13/2/15

A veces pienso que las cosas se dividen en las que duran y las que no. Echo las monedas a la máquina y espero a que baje el vaso con el café caliente. Del otro lado del ventanal, a lo lejos, parece que la niebla lo abrace todo: los coches mal aparcados sobre la tierra, los árboles bajos que actúan como personas verdes muy obesas pidiendo ayuda en una película muda, la cara reflectante de ese otro edificio blanco que lo observa todo con imparcialidad. Las cosas que duran y las que no.

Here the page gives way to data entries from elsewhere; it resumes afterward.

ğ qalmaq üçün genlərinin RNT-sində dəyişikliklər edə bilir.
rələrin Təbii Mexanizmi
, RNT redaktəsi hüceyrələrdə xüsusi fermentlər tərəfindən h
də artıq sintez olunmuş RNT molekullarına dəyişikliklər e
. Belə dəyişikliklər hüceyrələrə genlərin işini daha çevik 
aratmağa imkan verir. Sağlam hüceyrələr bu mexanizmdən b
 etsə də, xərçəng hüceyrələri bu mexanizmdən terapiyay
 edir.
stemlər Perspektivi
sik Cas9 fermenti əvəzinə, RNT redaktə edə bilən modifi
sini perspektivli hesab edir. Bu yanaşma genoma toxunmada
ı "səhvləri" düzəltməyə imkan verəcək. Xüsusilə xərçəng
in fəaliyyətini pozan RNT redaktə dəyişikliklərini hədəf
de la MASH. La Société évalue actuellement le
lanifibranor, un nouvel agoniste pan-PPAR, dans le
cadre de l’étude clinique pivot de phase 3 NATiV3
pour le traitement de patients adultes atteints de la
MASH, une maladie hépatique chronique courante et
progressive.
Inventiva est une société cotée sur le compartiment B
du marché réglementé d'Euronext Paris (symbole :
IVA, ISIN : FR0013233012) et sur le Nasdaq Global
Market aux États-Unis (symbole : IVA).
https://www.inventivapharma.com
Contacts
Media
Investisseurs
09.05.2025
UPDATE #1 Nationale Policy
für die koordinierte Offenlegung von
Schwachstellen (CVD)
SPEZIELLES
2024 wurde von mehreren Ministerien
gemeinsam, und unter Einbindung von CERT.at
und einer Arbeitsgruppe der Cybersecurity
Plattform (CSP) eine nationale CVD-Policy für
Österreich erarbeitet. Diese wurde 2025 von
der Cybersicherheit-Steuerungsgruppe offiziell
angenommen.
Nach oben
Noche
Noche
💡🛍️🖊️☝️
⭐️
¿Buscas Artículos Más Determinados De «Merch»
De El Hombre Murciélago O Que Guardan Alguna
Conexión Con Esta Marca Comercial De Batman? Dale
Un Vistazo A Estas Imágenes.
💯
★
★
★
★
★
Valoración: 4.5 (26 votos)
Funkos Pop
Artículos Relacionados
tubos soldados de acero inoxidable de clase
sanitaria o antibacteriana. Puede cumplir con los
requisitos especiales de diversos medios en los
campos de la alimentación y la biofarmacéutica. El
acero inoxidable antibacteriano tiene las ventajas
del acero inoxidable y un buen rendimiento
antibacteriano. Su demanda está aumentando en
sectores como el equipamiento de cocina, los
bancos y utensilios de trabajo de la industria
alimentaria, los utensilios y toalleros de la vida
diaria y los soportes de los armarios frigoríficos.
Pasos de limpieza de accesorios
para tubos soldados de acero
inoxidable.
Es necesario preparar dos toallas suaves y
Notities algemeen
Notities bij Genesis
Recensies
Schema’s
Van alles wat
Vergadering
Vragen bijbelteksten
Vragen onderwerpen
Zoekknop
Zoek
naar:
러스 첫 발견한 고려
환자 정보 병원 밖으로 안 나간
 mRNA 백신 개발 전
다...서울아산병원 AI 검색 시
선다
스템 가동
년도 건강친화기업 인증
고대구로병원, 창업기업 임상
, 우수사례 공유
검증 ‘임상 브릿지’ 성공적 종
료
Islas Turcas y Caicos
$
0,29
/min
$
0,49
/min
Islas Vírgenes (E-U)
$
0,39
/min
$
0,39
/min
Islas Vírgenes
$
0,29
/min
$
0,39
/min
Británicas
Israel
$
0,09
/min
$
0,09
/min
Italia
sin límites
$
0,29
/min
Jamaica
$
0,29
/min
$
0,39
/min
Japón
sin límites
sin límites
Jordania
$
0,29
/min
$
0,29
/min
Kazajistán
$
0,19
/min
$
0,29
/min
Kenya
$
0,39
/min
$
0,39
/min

A mi alrededor revolotean personas de veinte años. Sus cafés tardan más en salir porque la máquina sabe que tienen más tiempo. Tratan al fin de semana como se merece: un juego de sobremesa que despliegan ansiosos en corro. Estamos aquí, dicen señalando con el dedo. ¿Dónde estoy yo? Me dan ganas de acercarme y preguntarlo, pero creo que su tablero no reconocería mi dedo o lo rebotaría hacia la niebla. Cosas que duran y cosas que no. En media hora los árboles bajos dejarán de ser actores y volverán a su vida diaria. Es viernes. Lo debe poner en alguna parte. La máquina lo sabe. Mi café aparece como salido del ascensor de una nave espacial barata. Vuelvo a mi despacho. Paso por una hilera de carteles con mensajes que escribí yo. El tiempo es un consumible más, como los cartuchos de tinta gastados que hay en la caja de cartón junto a la impresora.